= Excerpt =
▬▬▬

Saturday, June 30, 2012

Movimentum - The solver algorithm, second try

Now that we have three necessary ingredients for solving our constraints, we can try once more to solve simple linear equations. We take our example from the posting of our first attempt:
0 = y + 2
0 = x + y

A test case


Here is a test case that verifies that the first solver step works:
  • At first, we set up the two constraints.
  • Then we do a step.
  • Afterwards, we check that (a) we have now the constraints 0 = 0 and 0 = x + –2; (b) that we still do not have a complete solution.

    public void Test2SimpleConstraintsAndOneStep() {
        // Try to solve:
        //   0 = y + 2
        //   0 = x + y
        EqualsZeroConstraint e1 =  
            new EqualsZeroConstraint(new NamedVariable("y") + new Constant(2));
        EqualsZeroConstraint e2 =  
            new EqualsZeroConstraint(new NamedVariable("x") + new NamedVariable("y"));
        var current = new SolverNode(new[] {e1, e2}, null);
        SolverNode solutionOrNull;

        // First step: Find that y = -2, and substitute -2 for y everywhere.
        IEnumerable<SolverNode> expanded = SolverNode.SolverStep( 
            new[] { current },  
            new Dictionary<Variable, VariableRangeRestriction>(),
            out solutionOrNull);

        Assert.AreEqual(1, expanded.Count());
        Assert.AreEqual(
            new EqualsZeroConstraint(new Constant(0)),
            expanded.ElementAt(0).Constraints.ElementAt(0));
        Assert.AreEqual( 
            new EqualsZeroConstraint(new NamedVariable("x") + new Constant(-2)),
            expanded.ElementAt(0).Constraints.ElementAt(1));
        Assert.IsNull(solutionOrNull);
    }

We do not yet have a constructor for a SolverNode, so let's write one. The central use of this constructor will be in the Expand method, hence we need to pull over the variable knowledge from some "current node" to the newly created node—this is already included here, although we do not need it for this initial setup:

    public SolverNode(IEnumerable<AbstractConstraint> constraints,  
                      SolverNode origin) {
        _constraints = constraints;
        _variableInRangeKnowledges = origin == null
            ? new Dictionary<Variable, VariableRangeRestriction>()

▬▬▬

= Given information =
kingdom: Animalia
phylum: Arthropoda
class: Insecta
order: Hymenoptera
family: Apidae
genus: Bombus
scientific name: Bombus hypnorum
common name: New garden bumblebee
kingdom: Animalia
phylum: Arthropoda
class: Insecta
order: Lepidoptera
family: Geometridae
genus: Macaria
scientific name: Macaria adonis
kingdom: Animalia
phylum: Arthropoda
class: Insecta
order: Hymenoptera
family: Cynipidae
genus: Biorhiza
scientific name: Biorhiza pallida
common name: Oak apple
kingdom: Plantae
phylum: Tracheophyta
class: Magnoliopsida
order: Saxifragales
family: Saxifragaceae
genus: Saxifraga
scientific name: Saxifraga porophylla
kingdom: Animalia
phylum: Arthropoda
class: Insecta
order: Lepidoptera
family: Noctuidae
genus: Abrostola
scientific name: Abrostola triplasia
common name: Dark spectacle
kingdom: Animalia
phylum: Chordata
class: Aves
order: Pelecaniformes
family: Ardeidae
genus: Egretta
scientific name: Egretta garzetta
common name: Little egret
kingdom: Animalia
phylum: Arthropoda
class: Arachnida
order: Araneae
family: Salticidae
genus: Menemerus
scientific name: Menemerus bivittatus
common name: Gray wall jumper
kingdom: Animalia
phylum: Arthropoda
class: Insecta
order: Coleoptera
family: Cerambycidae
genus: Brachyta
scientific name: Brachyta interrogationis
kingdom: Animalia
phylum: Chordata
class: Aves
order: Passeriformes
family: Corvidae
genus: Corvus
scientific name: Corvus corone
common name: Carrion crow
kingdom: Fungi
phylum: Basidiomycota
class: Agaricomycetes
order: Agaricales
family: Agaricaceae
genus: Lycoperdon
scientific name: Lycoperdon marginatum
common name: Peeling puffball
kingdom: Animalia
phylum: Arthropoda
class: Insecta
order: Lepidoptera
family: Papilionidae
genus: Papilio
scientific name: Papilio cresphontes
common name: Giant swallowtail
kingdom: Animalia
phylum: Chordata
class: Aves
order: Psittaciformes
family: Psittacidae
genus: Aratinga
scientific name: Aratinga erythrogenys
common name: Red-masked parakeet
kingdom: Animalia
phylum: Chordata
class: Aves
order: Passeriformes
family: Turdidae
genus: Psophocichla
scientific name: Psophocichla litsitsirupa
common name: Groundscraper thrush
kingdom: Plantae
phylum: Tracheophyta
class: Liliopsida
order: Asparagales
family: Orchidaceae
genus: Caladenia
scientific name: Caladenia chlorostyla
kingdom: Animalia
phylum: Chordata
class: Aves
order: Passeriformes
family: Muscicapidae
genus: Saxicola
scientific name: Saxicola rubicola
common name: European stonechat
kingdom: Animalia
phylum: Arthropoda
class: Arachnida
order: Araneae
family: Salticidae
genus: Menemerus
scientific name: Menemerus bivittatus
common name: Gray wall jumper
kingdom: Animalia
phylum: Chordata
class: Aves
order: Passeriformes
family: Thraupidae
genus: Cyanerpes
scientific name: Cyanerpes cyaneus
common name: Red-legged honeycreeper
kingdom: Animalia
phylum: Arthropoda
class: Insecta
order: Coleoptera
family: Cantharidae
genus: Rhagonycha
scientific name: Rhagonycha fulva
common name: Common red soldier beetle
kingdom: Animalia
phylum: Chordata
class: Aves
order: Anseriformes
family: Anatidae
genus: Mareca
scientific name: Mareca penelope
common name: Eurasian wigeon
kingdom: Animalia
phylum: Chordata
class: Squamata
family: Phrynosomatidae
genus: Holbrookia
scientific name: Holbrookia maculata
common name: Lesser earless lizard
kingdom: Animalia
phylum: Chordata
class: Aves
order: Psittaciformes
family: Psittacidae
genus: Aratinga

▬▬▬

= Actions to take =
[1] Transcribe, character for character, the part of the Movimentum solver post that opens with the words containing "Here is a test" and closes with "a complete solution.".
[2] Pick up the Movimentum solver post where it stops and write its next part.

= Answers to the tasks =
[1]
Here is a test case that verifies that the first solver step works:
  • At first, we set up the two constraints.
  • Then we do a step.
  • Afterwards, we check that (a) we have now the constraints 0 = 0 and 0 = x + –2; (b) that we still do not have a complete solution.

[2]
            : new Dictionary<Variable, VariableRangeRestriction>(
                  origin._variableInRangeKnowledges
              );
    }

To make the test work, we have to write implementations for the two methods that got too complicated in the posting of our first attempt: FindBestRewrite and ExecuteRewrites. The first of these methods now should use templates to find constraints of the form 0 = V + E. So we set up a template ...

        private VariableToConstantRewrite FindBestRewrite( 
                IDictionary<Variable, VariableRangeRestriction> previousValues) {
            var v = new TypeMatchTemplate<Variable>();
            var e = new TypeMatchTemplate<Constant>();
            var zeroEqualsVPlusETemplate = new EqualsZeroConstraintTemplate(v + e);

... but I did not write any constraint templates, only expression templates! Back to the drawing board.

Constraint templates


Here is a straightforward extension of the expression templates to constraints.

internal abstract class ScalarConstraintTemplate {
    private readonly AbstractExpressionTemplate _expr;
    protected ScalarConstraintTemplate(AbstractExpressionTemplate expr) {
        _expr = expr;
    }
    public AbstractExpressionTemplate Expr { get { return _expr; } }

    public abstract bool TypeMatches(ScalarConstraint abstractConstraint);
}

internal class EqualsZeroConstraintTemplate : ScalarConstraintTemplate {
    public EqualsZeroConstraintTemplate(AbstractExpressionTemplate expr)
        : base(expr) {}
    public override bool TypeMatches(ScalarConstraint constraint) {
        return constraint is EqualsZeroConstraint;
    }
}

internal class AtLeastZeroConstraintTemplate : ScalarConstraintTemplate {
    public AtLeastZeroConstraintTemplate(AbstractExpressionTemplate expr)
        : base(expr) {}
    public override bool TypeMatches(ScalarConstraint constraint) {
        return constraint is AtLeastZeroConstraint;
    }
}

internal class MoreThanZeroConstraintTemplate : ScalarConstraintTemplate {
    public MoreThanZeroConstraintTemplate(AbstractExpressionTemplate expr)
        : base(expr) {}
    public override bool TypeMatches(ScalarConstraint constraint) {
        return constraint is MoreThanZeroConstraint;
    }
}

Let us also add a mutable Matcher, as I did for expression templates:

internal class ScalarConstraintMatcher {
    private readonly ExpressionMatcher _expressionMatcher;
    private readonly ScalarConstraintTemplate _template;

    public ScalarConstraintMatcher(ScalarConstraintTemplate template) {
        _template = template;
        _expressionMatcher = new ExpressionMatcher(template.Expr);
    }

    public bool TryMatch(ScalarConstraint constraint) {
        return _template.TypeMatches(constraint)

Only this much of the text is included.